### Brief 1:
Print the passage on Continental Resources and the Hamm divorce trial below word for word.

### Study text:
The company also removed a notable passage from one of its U.S. Securities and Exchange Commission filings, key documents used by investors to evaluate firms. In 2013 and earlier years, the annual proxy statement described Harold Hamm as “one of the driving forces” behind Continental’s success, a man who had “successfully grown the Company through his leadership skills and business judgment.” That passage was dropped in the 2014 proxy.
A spokeswoman for Continental Resources, Kristin Miskovsky, declined to comment about any of the specific website changes or the role of Continental’s board in reviewing them. She didn’t answer questions about the proxy change. In an email, Miskovsky repeated a prior statement: The Hamm divorce “has not and is not anticipated to impact Continental Resources’ business or operations.”
Since Hamm vs. Hamm began eight weeks ago, journalists have largely been barred from the courtroom. At the request of Continental, nearly all records and exhibits in the trial have been placed under seal by Oklahoma County Judge Howard Haralson; all but three days of the trial have been completely closed to the public. In most states, including Oklahoma, divorce trials usually take place in open court unless a judge closes the proceedings to protect a child. The Hamms have no minor children.
Before and After: Explore the changes made to Continental’s website
CEO INSIGHTS: Continental has deleted a link on its website to "CEO Insights," the thoughts of CEO Hamm, shown at top; an external site - www.haroldhammonline.com - now says, "the authors have deleted this site." REUTERS GRAPHIC
The reason: to shield Continental. Haralson ruled on the trial’s opening day, Aug. 4, that he did not want to “destroy” the company by allowing the public or media to hear discussion of Continental’s “confidential” business activities.

(Records from a collection)
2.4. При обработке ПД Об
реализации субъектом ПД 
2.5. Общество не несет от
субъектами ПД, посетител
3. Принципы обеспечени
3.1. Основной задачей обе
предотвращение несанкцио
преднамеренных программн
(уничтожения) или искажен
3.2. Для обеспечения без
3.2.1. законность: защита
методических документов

### Brief 2:
Output every line of the records above, unchanged.

### Answer area 1:
The company also removed a notable passage from one of its U.S. Securities and Exchange Commission filings, key documents used by investors to evaluate firms. In 2013 and earlier years, the annual proxy statement described Harold Hamm as “one of the driving forces” behind Continental’s success, a man who had “successfully grown the Company through his leadership skills and business judgment.” That passage was dropped in the 2014 proxy.
A spokeswoman for Continental Resources, Kristin Miskovsky, declined to comment about any of the specific website changes or the role of Continental’s board in reviewing them. She didn’t answer questions about the proxy change. In an email, Miskovsky repeated a prior statement: The Hamm divorce “has not and is not anticipated to impact Continental Resources’ business or operations.”
Since Hamm vs. Hamm began eight weeks ago, journalists have largely been barred from the courtroom. At the request of Continental, nearly all records and exhibits in the trial have been placed under seal by Oklahoma County Judge Howard Haralson; all but three days of the trial have been completely closed to the public. In most states, including Oklahoma, divorce trials usually take place in open court unless a judge closes the proceedings to protect a child. The Hamms have no minor children.
Before and After: Explore the changes made to Continental’s website
CEO INSIGHTS: Continental has deleted a link on its website to "CEO Insights," the thoughts of CEO Hamm, shown at top; an external site - www.haroldhammonline.com - now says, "the authors have deleted this site." REUTERS GRAPHIC
The reason: to shield Continental. Haralson ruled on the trial’s opening day, Aug. 4, that he did not want to “destroy” the company by allowing the public or media to hear discussion of Continental’s “confidential” business activities.

### Answer area 2:
2.4. При обработке ПД Об
реализации субъектом ПД 
2.5. Общество не несет от
субъектами ПД, посетител
3. Принципы обеспечени
3.1. Основной задачей обе
предотвращение несанкцио
преднамеренных программн
(уничтожения) или искажен
3.2. Для обеспечения без
3.2.1. законность: защита
методических документов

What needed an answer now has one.